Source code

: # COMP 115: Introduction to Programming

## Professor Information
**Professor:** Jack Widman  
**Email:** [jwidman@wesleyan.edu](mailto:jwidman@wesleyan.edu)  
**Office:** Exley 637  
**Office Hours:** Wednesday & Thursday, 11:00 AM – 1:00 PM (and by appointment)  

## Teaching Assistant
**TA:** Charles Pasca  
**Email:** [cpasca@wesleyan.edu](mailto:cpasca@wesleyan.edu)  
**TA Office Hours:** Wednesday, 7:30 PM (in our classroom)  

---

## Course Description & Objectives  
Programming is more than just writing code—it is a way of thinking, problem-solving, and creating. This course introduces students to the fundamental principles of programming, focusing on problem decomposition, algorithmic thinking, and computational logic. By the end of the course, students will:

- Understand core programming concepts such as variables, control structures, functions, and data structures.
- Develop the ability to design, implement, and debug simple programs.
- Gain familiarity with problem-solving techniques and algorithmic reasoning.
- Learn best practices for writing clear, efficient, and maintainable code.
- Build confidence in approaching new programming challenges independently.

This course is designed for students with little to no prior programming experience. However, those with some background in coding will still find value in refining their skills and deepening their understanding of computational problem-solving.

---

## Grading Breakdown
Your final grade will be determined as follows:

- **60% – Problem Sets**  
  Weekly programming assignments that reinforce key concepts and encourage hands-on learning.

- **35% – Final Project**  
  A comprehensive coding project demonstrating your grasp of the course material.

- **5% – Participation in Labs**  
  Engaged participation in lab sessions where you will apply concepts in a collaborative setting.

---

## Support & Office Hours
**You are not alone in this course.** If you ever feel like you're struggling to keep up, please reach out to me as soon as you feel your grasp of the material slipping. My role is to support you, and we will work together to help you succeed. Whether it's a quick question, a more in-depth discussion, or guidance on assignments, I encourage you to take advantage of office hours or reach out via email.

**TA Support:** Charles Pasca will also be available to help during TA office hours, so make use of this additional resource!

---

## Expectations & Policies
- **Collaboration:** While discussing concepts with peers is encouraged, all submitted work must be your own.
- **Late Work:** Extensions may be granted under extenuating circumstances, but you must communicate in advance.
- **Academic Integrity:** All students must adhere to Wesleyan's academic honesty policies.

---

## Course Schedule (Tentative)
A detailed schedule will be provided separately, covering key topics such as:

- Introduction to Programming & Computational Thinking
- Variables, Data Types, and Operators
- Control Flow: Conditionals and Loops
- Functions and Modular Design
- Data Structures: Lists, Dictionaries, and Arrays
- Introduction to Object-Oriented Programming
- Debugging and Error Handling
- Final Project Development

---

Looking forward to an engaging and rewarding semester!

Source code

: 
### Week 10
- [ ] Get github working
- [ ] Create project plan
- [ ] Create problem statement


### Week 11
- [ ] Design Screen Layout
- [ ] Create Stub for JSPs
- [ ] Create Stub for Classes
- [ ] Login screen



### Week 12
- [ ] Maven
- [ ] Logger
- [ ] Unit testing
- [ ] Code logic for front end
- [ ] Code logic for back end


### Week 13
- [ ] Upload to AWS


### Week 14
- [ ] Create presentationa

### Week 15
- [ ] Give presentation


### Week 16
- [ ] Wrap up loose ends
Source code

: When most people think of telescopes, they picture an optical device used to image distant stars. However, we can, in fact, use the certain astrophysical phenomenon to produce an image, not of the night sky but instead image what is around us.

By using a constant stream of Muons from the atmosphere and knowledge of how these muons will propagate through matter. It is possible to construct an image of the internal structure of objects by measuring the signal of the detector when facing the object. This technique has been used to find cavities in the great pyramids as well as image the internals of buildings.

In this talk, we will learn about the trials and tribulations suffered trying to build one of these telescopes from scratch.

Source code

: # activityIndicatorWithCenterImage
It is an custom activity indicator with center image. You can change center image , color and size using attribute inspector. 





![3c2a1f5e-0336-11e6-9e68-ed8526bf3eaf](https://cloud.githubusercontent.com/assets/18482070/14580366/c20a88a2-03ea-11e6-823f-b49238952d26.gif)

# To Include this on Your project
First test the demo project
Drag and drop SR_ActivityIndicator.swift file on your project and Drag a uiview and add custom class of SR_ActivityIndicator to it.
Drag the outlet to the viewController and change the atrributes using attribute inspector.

Problem details: Extract all the entries word for word.

Expected output:
Source code

: # COMP 115: Introduction to Programming

## Professor Information
**Professor:** Jack Widman  
**Email:** [jwidman@wesleyan.edu](mailto:jwidman@wesleyan.edu)  
**Office:** Exley 637  
**Office Hours:** Wednesday & Thursday, 11:00 AM – 1:00 PM (and by appointment)  

## Teaching Assistant
**TA:** Charles Pasca  
**Email:** [cpasca@wesleyan.edu](mailto:cpasca@wesleyan.edu)  
**TA Office Hours:** Wednesday, 7:30 PM (in our classroom)  

---

## Course Description & Objectives  
Programming is more than just writing code—it is a way of thinking, problem-solving, and creating. This course introduces students to the fundamental principles of programming, focusing on problem decomposition, algorithmic thinking, and computational logic. By the end of the course, students will:

- Understand core programming concepts such as variables, control structures, functions, and data structures.
- Develop the ability to design, implement, and debug simple programs.
- Gain familiarity with problem-solving techniques and algorithmic reasoning.
- Learn best practices for writing clear, efficient, and maintainable code.
- Build confidence in approaching new programming challenges independently.

This course is designed for students with little to no prior programming experience. However, those with some background in coding will still find value in refining their skills and deepening their understanding of computational problem-solving.

---

## Grading Breakdown
Your final grade will be determined as follows:

- **60% – Problem Sets**  
  Weekly programming assignments that reinforce key concepts and encourage hands-on learning.

- **35% – Final Project**  
  A comprehensive coding project demonstrating your grasp of the course material.

- **5% – Participation in Labs**  
  Engaged participation in lab sessions where you will apply concepts in a collaborative setting.

---

## Support & Office Hours
**You are not alone in this course.** If you ever feel like you're struggling to keep up, please reach out to me as soon as you feel your grasp of the material slipping. My role is to support you, and we will work together to help you succeed. Whether it's a quick question, a more in-depth discussion, or guidance on assignments, I encourage you to take advantage of office hours or reach out via email.

**TA Support:** Charles Pasca will also be available to help during TA office hours, so make use of this additional resource!

---

## Expectations & Policies
- **Collaboration:** While discussing concepts with peers is encouraged, all submitted work must be your own.
- **Late Work:** Extensions may be granted under extenuating circumstances, but you must communicate in advance.
- **Academic Integrity:** All students must adhere to Wesleyan's academic honesty policies.

---

## Course Schedule (Tentative)
A detailed schedule will be provided separately, covering key topics such as:

- Introduction to Programming & Computational Thinking
- Variables, Data Types, and Operators
- Control Flow: Conditionals and Loops
- Functions and Modular Design
- Data Structures: Lists, Dictionaries, and Arrays
- Introduction to Object-Oriented Programming
- Debugging and Error Handling
- Final Project Development

---

Looking forward to an engaging and rewarding semester!

Source code

: 
### Week 10
- [ ] Get github working
- [ ] Create project plan
- [ ] Create problem statement


### Week 11
- [ ] Design Screen Layout
- [ ] Create Stub for JSPs
- [ ] Create Stub for Classes
- [ ] Login screen



### Week 12
- [ ] Maven
- [ ] Logger
- [ ] Unit testing
- [ ] Code logic for front end
- [ ] Code logic for back end


### Week 13
- [ ] Upload to AWS


### Week 14
- [ ] Create presentationa

### Week 15
- [ ] Give presentation


### Week 16
- [ ] Wrap up loose ends
Source code

: When most people think of telescopes, they picture an optical device used to image distant stars. However, we can, in fact, use the certain astrophysical phenomenon to produce an image, not of the night sky but instead image what is around us.

By using a constant stream of Muons from the atmosphere and knowledge of how these muons will propagate through matter. It is possible to construct an image of the internal structure of objects by measuring the signal of the detector when facing the object. This technique has been used to find cavities in the great pyramids as well as image the internals of buildings.

In this talk, we will learn about the trials and tribulations suffered trying to build one of these telescopes from scratch.

Source code

: # activityIndicatorWithCenterImage
It is an custom activity indicator with center image. You can change center image , color and size using attribute inspector. 





![3c2a1f5e-0336-11e6-9e68-ed8526bf3eaf](https://cloud.githubusercontent.com/assets/18482070/14580366/c20a88a2-03ea-11e6-823f-b49238952d26.gif)

# To Include this on Your project
First test the demo project
Drag and drop SR_ActivityIndicator.swift file on your project and Drag a uiview and add custom class of SR_ActivityIndicator to it.
Drag the outlet to the viewController and change the atrributes using attribute inspector.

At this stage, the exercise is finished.